Monday, 31 August 2009

Watchmen (Zack Snyder, 2009)

Adaptations of the graphic novels of crusty visionary Alan Moore have not had an entirely happy history, from V for Vendetta to From Hell, and he seems to have disowned this one as a precautionary move. This was a mistake.
Watchmen, published over 20 years ago, is probably Moore's most emblematic work. Set in a parallel 1985, with Nixon still in the White House and the world on the brink of armageddon, it follows a group of former superheroes as a mysterious assassin starts trying to bump them off one by one. A complex plot, at least by the standards of the genre, is held together by the narrative of the vigilante Rorschach, a sort of an unhinged Marlowe with a mask, and contains more darkness than a Batman film could ever hope to entertain. We're firmly in adult territory here: this is an utterly broken world, full of cynical politics, and at the finale the main villain of the piece comes out as far more ambiguous than the mere idea of a superhero film could lead us to expect.

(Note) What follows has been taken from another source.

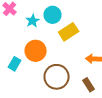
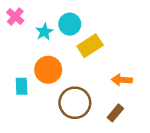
cyan rectangle: (15, 64) -> (22, 86), turned -32
brown rectangle: (89, 85) -> (115, 113), turned 72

It helps a great deal, of course, that Snyder wisely sticks to the original work, virtually frame by frame, and adds only his one forte: gut-wrenchingly visceral action (see 300). Even the casting is slavishly faithful.
Don't go expecting great depth here, but it will also not insult your intelligence and it's a hell of a ride, far more involving than the much-feted but ultimately lumpy The Dark Knight.